WHAT TO PRODUCE:
Using the data that follows, return exactly the lines from the one that contains "Каша рисовая молочная жидкая: 4 -> 14.17" through the one that contains "Хлеб витаминизированный 1 сорта: 4 -> 10.5", ends included.

SUPPLIED DATA:
────────────────────

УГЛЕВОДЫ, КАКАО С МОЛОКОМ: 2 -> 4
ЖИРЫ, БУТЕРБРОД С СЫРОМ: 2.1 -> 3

────────────────────

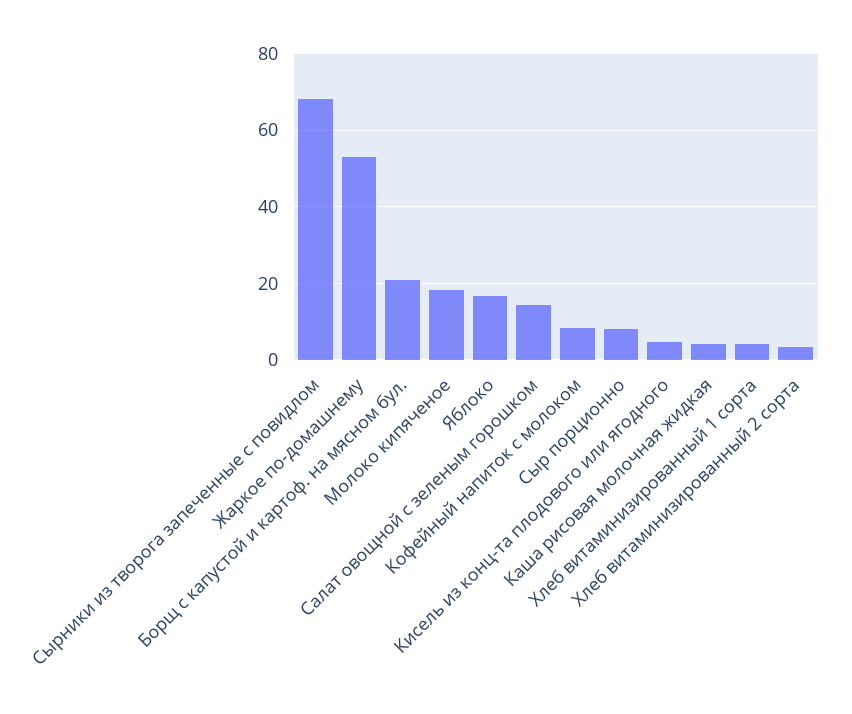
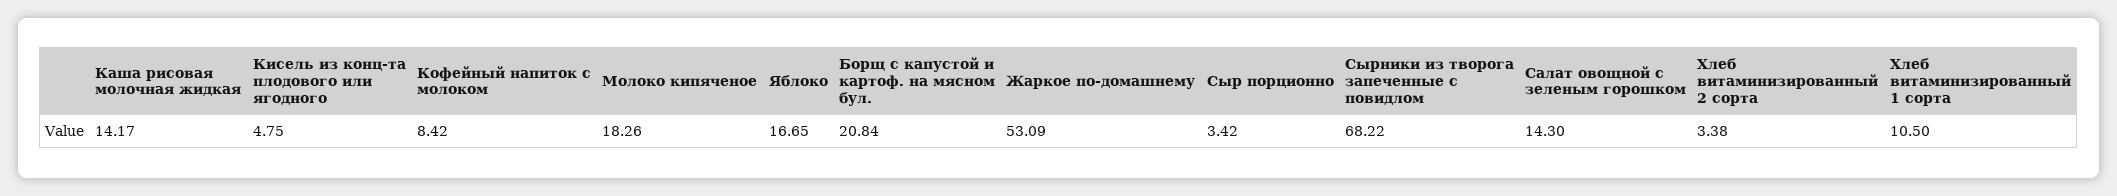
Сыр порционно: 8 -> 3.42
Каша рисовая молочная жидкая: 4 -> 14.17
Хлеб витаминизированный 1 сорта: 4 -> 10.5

────────────────────

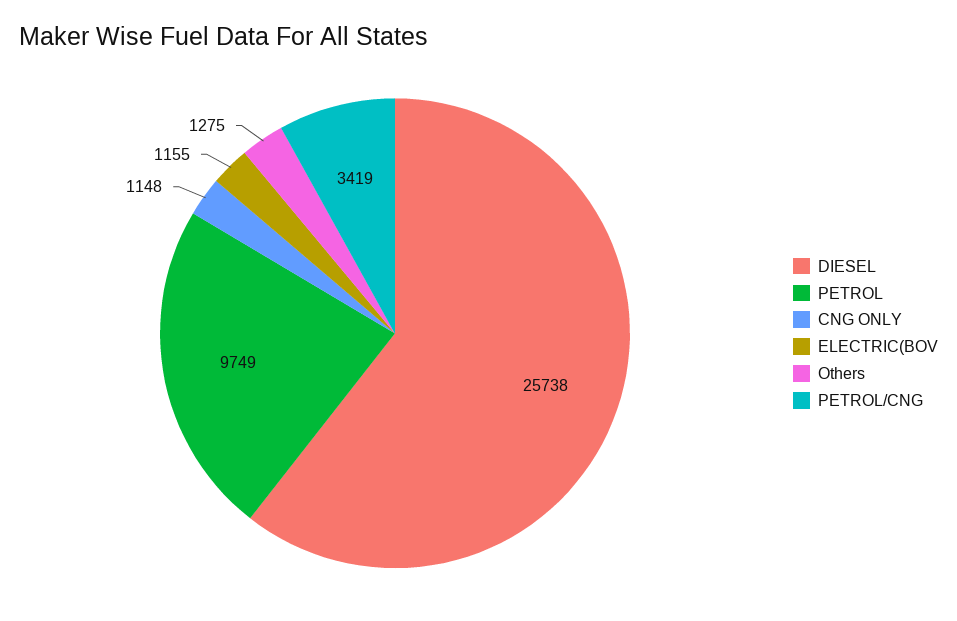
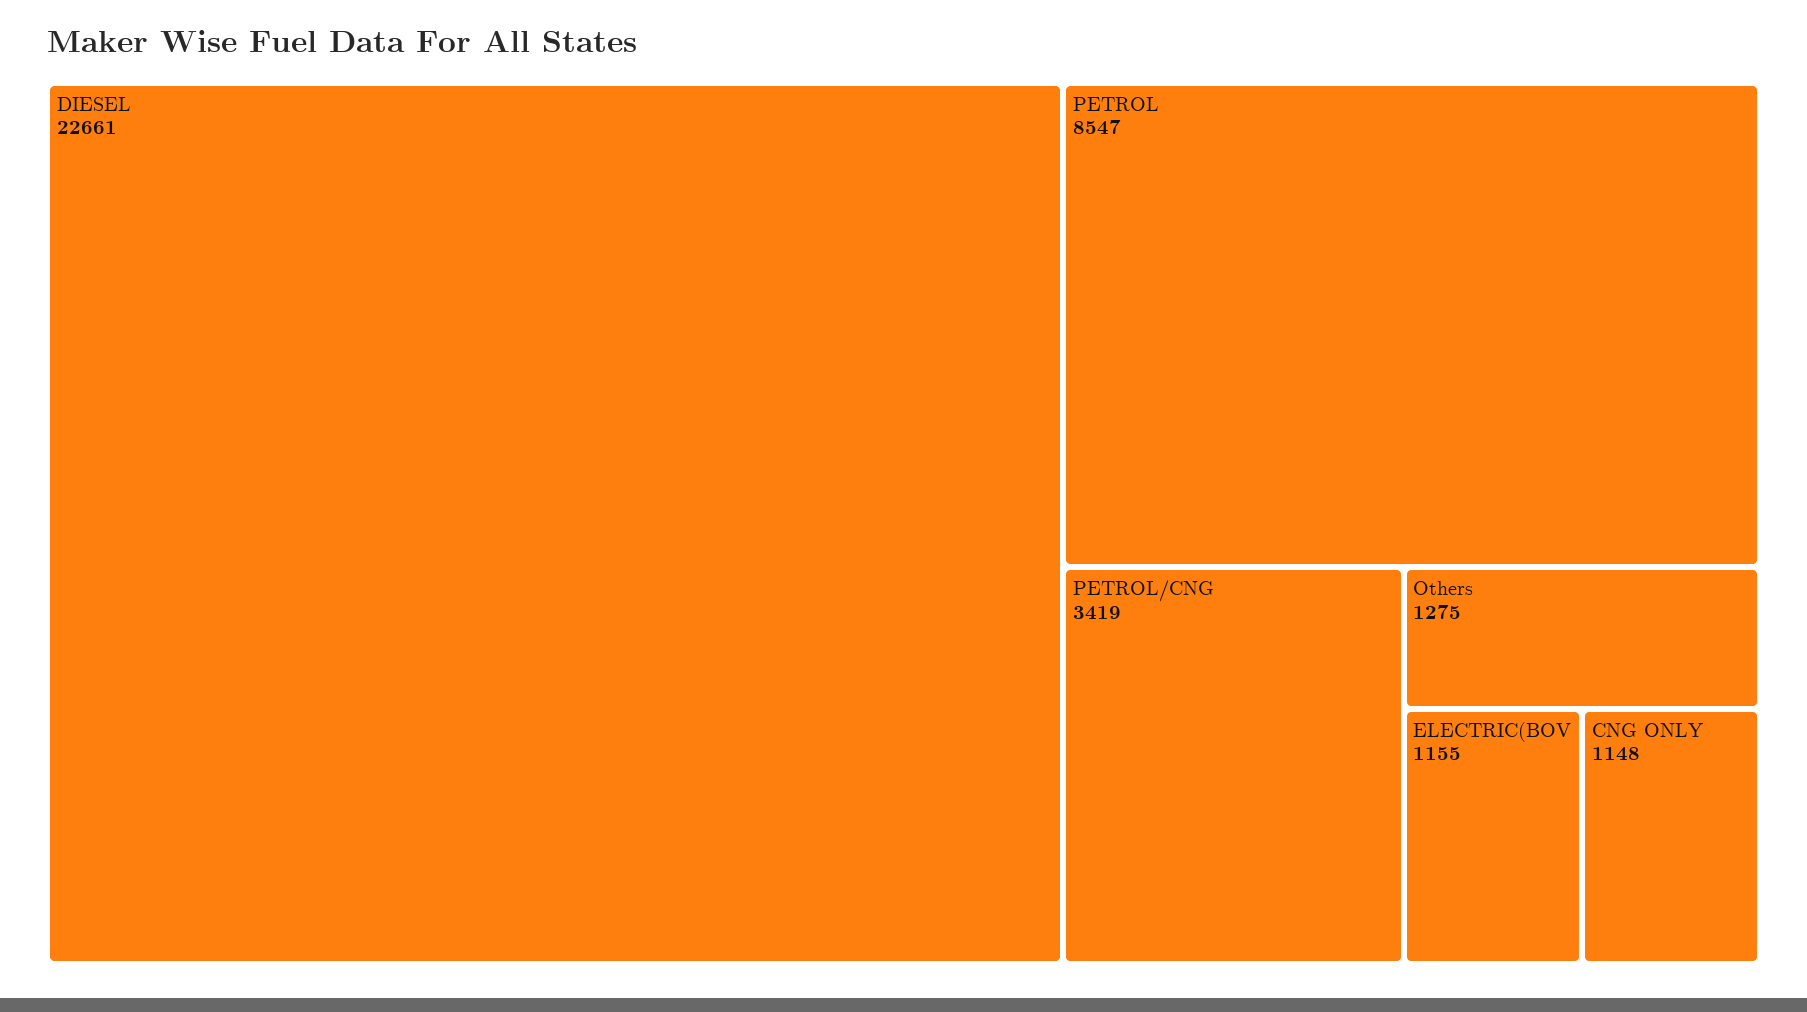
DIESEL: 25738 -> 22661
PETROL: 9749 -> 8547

────────────────────

ANSWER SECTION:
Каша рисовая молочная жидкая: 4 -> 14.17
Хлеб витаминизированный 1 сорта: 4 -> 10.5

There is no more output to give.